24 October 2019 – The South African Football Association (SAFA) has partnered with Inqaku and Praekelt to launch a WhatsApp chat service that gives thousands of FIFA-registered footballers and amateur clubs the information they need to get on with the game. Not only is this a first in South Africa, but it makes SAFA the first football association in the world to integrate its membership system and allow player verification on WhatsApp.

“With the growth of MYSAFA and its new connection to WhatsApp, the Association is no longer just following global sport innovations, we are driving them” said SAFA President Danny Jordaan.

When we hear the name SAFA, we tend to think of Bafana Bafana and the few hundred players in the PSL, but the reality is that MYSAFA recently registered over 330,000 players, logged 125,000 fixtures and has the potential to help tens of thousands of clubs across SA.

Each player on MYSAFA is issued with a FIFA ID number that acts as their digital passport and make it easier for amateur clubs to claim Solidarity Payments – 5% of international transfer fees that are due to clubs that big-time players represented before the age of 23. Over the past 10 years, more than $1 billion in solidarity payments and training compensation has gone unpaid.

The flagship feature of the MYSAFA WhatsApp chat service is the verification of player ID cards. Now, match officials, coaches and supporters can use WhatsApp to check whether the players on the pitch during a high-stakes match are the ones that are registered and cleared to play.

MYSAFA’s WhatsApp platform was built with Praekelt’s Feersum Engine, an AI-powered conversational interface that creates Intelligent Assistants with the ability to reach millions of users through automated messaging. While MYSAFA’s current offering delivers card verification, fixtures, results, league tables, and player information to the current user base, future releases will have many more features and the potential to reach over 2.5 million amateur footballers and 27 million fans in South Africa.

We could soon see field locators, team chat, fan clubs, anti-cheating capabilities, insurance benefits, discounted purchases, commentary, and crowd-sourced results that expand the user base to administrators and supporters of local football.

The first feature set is being trialed in English in Nelson Mandela Bay, and could soon be available 10 other languages thanks to Natural Language Understanding.

“Once again we are thrilled to lead the way with another SAFA digital initiative,” said SAFA NMB President, Simphiwe Mkhangelwa. “I expect that every one of our players will be checking their fixtures and logs on at least a weekly basis.”


Inqaku – SAFA’s technology partner – sources and creates software that organises communities, and brings them together.

Praekelt’s Feersum Engine is an AI-powered conversational platform that builds Intelligent Assistants with the ability to chat to millions of users in multiple local languages.

+++

WORK TO COMPLETE –
A - List every item that the SAFA WhatsApp article says MYSAFA's current WhatsApp offering delivers to its user base.
B - Copy, word for word, the part of the SAFA WhatsApp article that opens with the words containing "We could soon" and closes with "brings them together.".

DATASET EXCERPT –
+++

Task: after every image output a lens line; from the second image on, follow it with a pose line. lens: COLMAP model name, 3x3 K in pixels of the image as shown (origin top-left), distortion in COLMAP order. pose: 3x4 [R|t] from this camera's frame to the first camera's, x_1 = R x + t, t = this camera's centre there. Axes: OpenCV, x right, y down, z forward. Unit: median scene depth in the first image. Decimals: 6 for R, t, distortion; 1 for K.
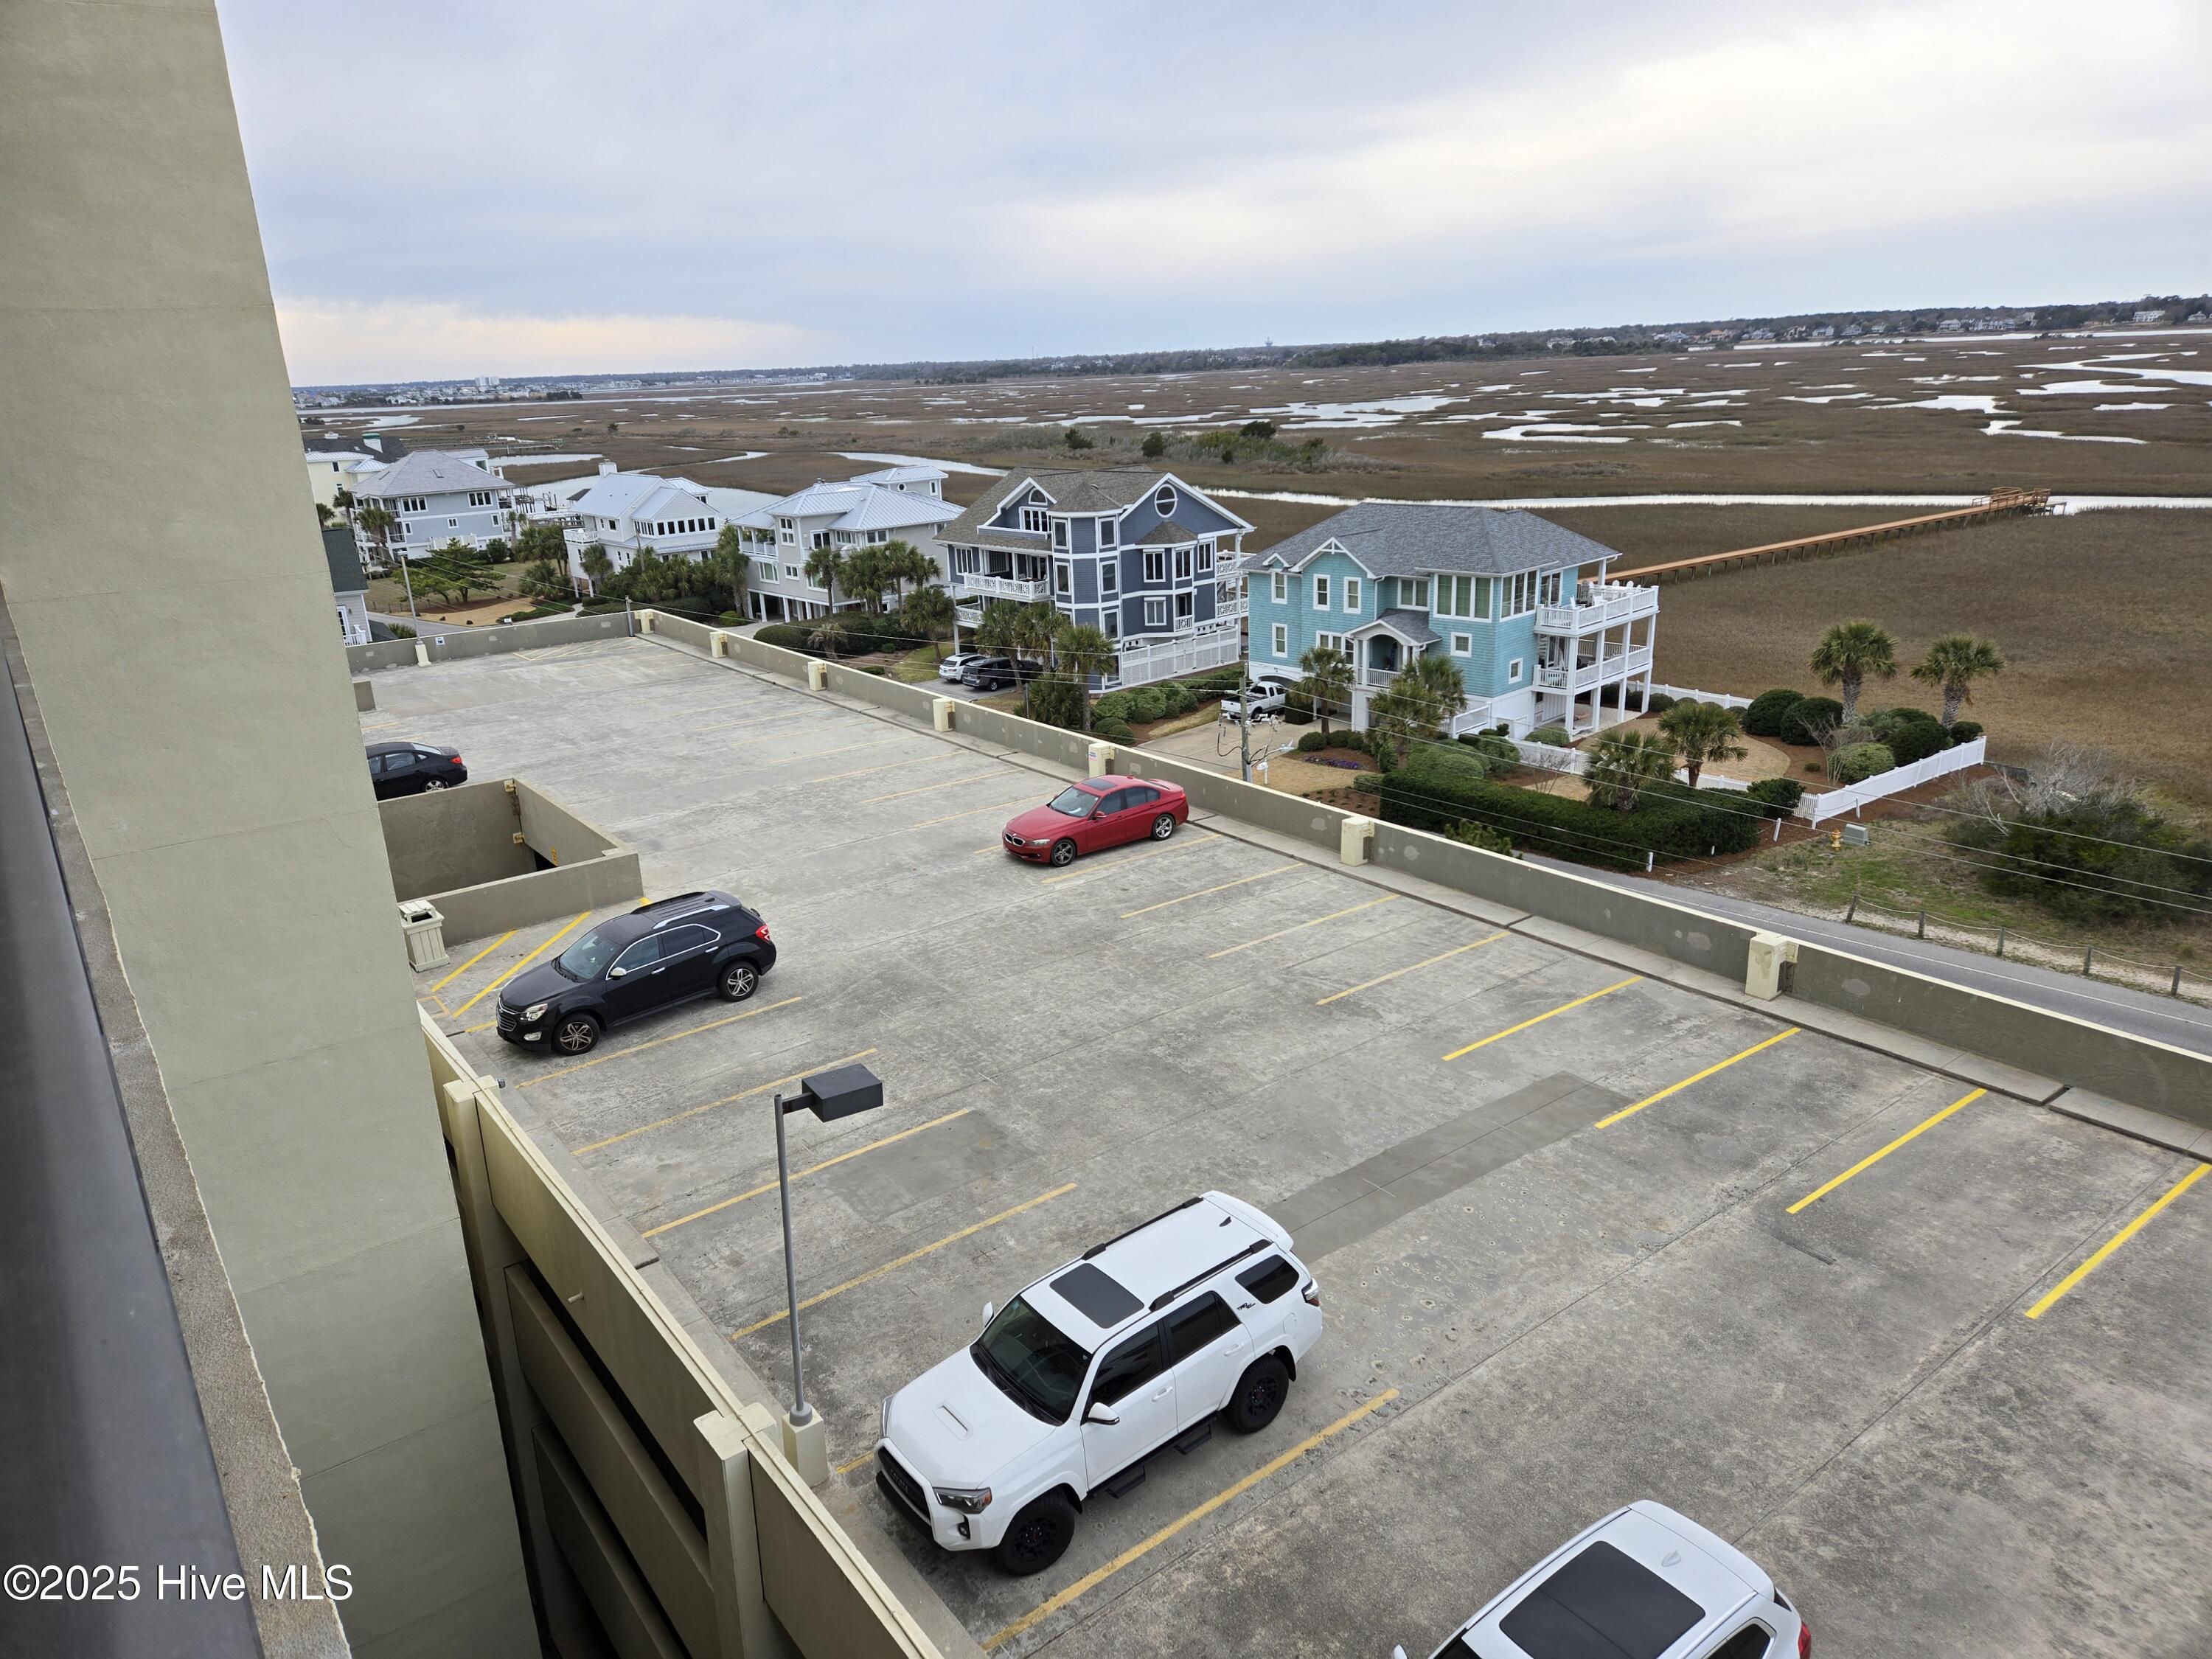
lens RADIAL K [[1469.9, 0, 1117.2], [0, 1469.9, 826.0], [0, 0, 1]] dist [0.053006, -0.041607]
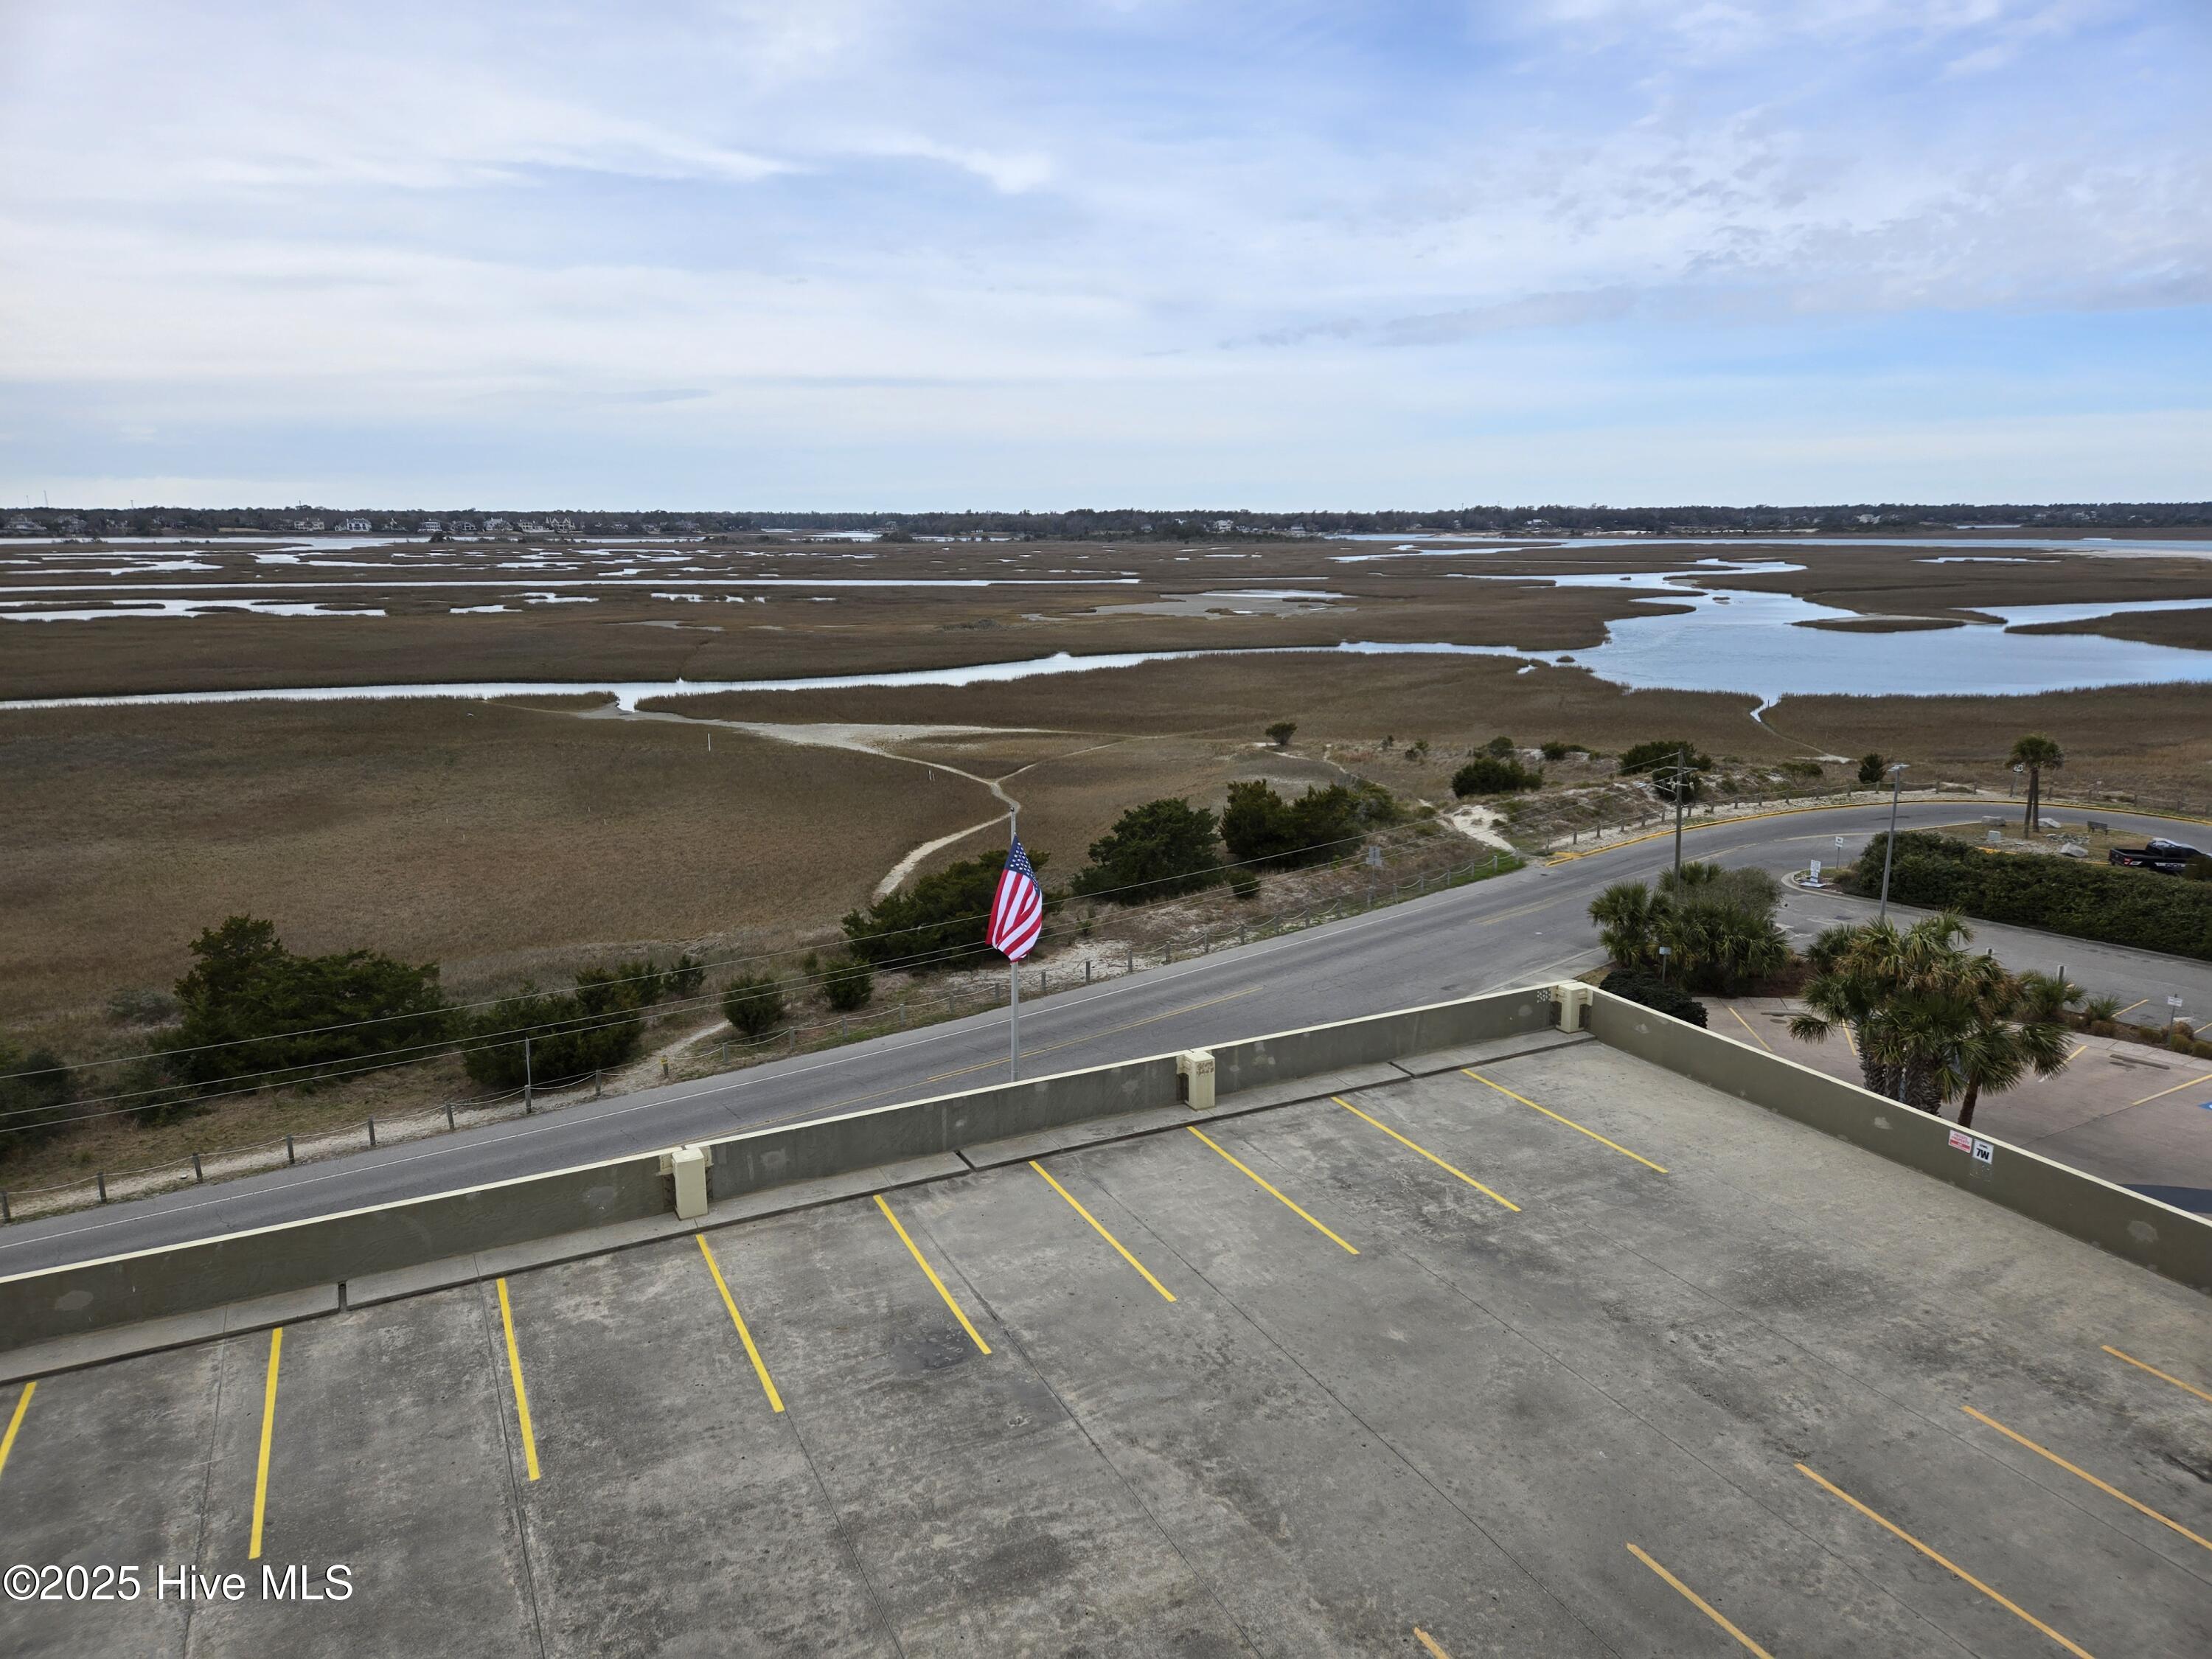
lens RADIAL K [[1469.9, 0, 1119.4], [0, 1469.9, 826.8], [0, 0, 1]] dist [0.053006, -0.041607]
pose [[0.156568, -0.155986, 0.975272, -0.240094], [0.284719, 0.952659, 0.106661, -0.086917], [-0.945739, 0.260979, 0.193568, 0.310304]]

+++

SOLVED TASKS –
A -
- Card verification
- Fixtures
- Results
- League tables
- Player information

B -
We could soon see field locators, team chat, fan clubs, anti-cheating capabilities, insurance benefits, discounted purchases, commentary, and crowd-sourced results that expand the user base to administrators and supporters of local football.

The first feature set is being trialed in English in Nelson Mandela Bay, and could soon be available 10 other languages thanks to Natural Language Understanding.

“Once again we are thrilled to lead the way with another SAFA digital initiative,” said SAFA NMB President, Simphiwe Mkhangelwa. “I expect that every one of our players will be checking their fixtures and logs on at least a weekly basis.”


Inqaku – SAFA’s technology partner – sources and creates software that organises communities, and brings them together.